Winslow’s father, Peter, is delighted to see his son enjoying his new sport and is incredibly grateful for the club’s welcoming attitude and attempts to including Josh, despite the physical challenges he faces.
“(Josh) loves to socialise and since we moved back from Hong Kong, this is probably the first time he’s been able to socialise with guys his own age, in a sport that he absolutely loves. (He’s) at a different level, of course, but he is having a blast and he’s getting fit at the same time so it’s really good for him,” Peter Winslow said.
“What (the Bears) are doing is really amazing and Joshie is an amazing boy as well. For him to be able to get out there and do it physically is a big thing, but for them to accept him for what he is, and for someone wanting to play the sport, I can’t commend them enough.”
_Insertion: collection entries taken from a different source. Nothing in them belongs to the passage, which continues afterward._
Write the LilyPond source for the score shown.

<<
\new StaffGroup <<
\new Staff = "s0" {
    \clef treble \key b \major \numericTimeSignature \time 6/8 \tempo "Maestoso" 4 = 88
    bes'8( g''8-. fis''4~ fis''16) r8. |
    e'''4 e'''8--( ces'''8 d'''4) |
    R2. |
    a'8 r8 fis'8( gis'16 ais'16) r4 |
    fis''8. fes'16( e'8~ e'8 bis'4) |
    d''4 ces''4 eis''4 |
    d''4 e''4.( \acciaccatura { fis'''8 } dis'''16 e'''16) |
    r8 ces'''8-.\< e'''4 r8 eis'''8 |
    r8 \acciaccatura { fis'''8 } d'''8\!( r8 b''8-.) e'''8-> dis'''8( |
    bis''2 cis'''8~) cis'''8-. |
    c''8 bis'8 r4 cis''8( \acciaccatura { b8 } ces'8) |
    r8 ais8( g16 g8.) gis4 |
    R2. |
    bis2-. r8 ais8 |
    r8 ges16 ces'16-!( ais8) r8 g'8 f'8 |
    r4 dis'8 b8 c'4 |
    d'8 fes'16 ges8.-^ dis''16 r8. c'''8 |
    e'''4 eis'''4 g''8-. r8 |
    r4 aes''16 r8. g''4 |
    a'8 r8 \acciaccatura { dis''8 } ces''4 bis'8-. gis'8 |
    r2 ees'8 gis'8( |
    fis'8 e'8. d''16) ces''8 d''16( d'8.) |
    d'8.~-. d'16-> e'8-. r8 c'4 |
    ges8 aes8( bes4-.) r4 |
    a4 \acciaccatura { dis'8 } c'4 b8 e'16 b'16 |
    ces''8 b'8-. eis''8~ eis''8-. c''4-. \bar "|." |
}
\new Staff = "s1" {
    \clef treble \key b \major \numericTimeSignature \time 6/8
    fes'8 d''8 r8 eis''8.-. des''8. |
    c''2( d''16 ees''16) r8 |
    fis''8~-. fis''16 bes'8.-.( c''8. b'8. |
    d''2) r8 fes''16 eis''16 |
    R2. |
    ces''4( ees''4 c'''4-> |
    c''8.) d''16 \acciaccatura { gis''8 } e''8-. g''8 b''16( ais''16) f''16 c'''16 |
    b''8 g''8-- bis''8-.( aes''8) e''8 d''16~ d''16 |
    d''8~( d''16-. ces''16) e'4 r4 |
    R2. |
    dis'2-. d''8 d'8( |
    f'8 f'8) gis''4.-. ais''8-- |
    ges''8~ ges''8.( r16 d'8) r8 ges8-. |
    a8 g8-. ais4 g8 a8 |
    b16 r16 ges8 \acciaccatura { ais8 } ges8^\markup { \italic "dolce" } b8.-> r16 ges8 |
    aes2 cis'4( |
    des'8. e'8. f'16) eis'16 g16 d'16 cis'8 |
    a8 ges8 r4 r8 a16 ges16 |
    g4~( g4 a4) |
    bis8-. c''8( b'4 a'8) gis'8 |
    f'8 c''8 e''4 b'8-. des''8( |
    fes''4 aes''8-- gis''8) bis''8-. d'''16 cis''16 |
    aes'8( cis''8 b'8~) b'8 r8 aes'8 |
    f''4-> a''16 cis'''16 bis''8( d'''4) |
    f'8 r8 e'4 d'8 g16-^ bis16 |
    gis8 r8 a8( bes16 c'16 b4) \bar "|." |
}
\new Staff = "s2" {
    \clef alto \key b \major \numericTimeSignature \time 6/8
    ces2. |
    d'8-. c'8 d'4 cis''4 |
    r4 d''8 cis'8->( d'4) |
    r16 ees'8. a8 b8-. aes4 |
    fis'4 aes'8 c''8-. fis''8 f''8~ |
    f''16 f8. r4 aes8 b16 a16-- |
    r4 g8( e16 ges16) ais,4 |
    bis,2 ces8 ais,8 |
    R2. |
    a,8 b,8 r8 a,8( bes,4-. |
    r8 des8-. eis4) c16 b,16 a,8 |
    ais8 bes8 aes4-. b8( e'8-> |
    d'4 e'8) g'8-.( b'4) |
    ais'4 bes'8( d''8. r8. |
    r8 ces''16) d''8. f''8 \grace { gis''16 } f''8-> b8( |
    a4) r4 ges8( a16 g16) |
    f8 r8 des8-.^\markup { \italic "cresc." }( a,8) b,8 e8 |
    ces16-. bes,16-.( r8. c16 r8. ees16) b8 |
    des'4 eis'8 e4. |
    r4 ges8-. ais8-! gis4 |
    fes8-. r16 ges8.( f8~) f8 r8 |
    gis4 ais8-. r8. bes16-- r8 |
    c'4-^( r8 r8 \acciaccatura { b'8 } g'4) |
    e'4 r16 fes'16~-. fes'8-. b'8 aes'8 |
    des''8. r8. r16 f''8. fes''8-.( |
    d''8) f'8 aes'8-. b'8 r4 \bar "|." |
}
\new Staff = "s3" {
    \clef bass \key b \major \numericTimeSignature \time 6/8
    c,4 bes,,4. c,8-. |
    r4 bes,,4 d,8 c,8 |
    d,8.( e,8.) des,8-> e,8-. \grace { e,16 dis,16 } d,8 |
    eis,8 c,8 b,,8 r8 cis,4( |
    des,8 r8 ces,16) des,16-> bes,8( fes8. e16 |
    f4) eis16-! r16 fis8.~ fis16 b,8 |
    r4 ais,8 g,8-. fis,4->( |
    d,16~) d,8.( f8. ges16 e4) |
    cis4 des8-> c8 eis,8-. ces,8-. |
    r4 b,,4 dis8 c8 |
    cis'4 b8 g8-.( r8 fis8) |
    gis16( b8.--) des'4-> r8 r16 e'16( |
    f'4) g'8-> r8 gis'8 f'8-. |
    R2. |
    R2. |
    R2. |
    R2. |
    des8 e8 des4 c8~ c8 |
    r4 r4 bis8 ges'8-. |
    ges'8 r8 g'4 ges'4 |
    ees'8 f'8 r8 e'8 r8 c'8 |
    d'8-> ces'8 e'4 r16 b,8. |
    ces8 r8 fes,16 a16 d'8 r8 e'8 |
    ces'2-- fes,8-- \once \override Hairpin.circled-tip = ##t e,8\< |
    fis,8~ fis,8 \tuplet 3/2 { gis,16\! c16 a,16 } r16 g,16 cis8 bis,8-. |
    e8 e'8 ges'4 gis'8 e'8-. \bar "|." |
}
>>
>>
Coach Clearihan has also been impressed by Josh’s commitment and rapid improvement over the last few weeks.
“He’s been fantastic. He has improved with his skills, his handballing, his kicking, his marking and that, he’s going really well. It’s fantastic (for him), and it’s good for footy too,” Clearihan said.
“Out there he is just one of the boys… (and) at the end of the day, I suppose that’s what local footy’s all about.”
After three consecutive top-three finishes in the SFNL’s Division 2 competition, including a Grand Final appearance in 2016, the Bears could be forgiven for focussing on their intensive preseason program at Winslow’s expense, in the hope of delivering the club a long-awaited senior flag at the end of the year. But instead, the players and coaches have included Winslow as much as they can to ensure that he enjoys his football and the club environment.
However, the club is cognisant of Winslow’s physical limitations, and as such the coaching staff will occasionally remove him from some the higher-intensity drills for his own safety. In those instances, a player from the rehab group usually will take Winslow aside to work on his kicking and handballing skills and ensure he remains included.
And the club’s remarkable balancing act between inclusion and performance is not lost on Peter Winslow.
“It’s quite amazing that, you know, you have a disabled kid out on the field and it doesn’t disrupt anything. It just takes a couple of players to say ‘come on, mate, go over there and grab this ball and (have a kick with us)’,” Winslow Snr said.
Casey said the club were leaving no stone unturned in the quest for the ultimate success but were also mindful of their responsibilities as a community sporting organisation to facilitate participation through inclusion.
“Once Joshie gets to the front of the drill and it’s his turn, the drill slows down for him so he can get his touch and have a bit of the play,” Casey said.
“At the same time, we don’t want it to affect our training, but we understand there’s a bigger picture here, and it’s not premierships, it’s not trophies, it’s not grand final appearances, its actually being community-spirited and opening up doors for people to be able to participate.
“And it’s growing the sport, so we are never going to knock somebody back from having a run.”
For the moment, Winslow is relishing the opportunity to have a kick with his new mates, and while we are unlikely to see him pull on a Bears jumper for a match anytime soon, the club is looking for ways to keep their new recruit involved in an official capacity come the season proper.
As Clearihan says, it characters like Winslow that make footy clubs what they are.
“Blokes like Joshie are the heartbeat of the club, and you don’t know how lucky you are to have them,” he said.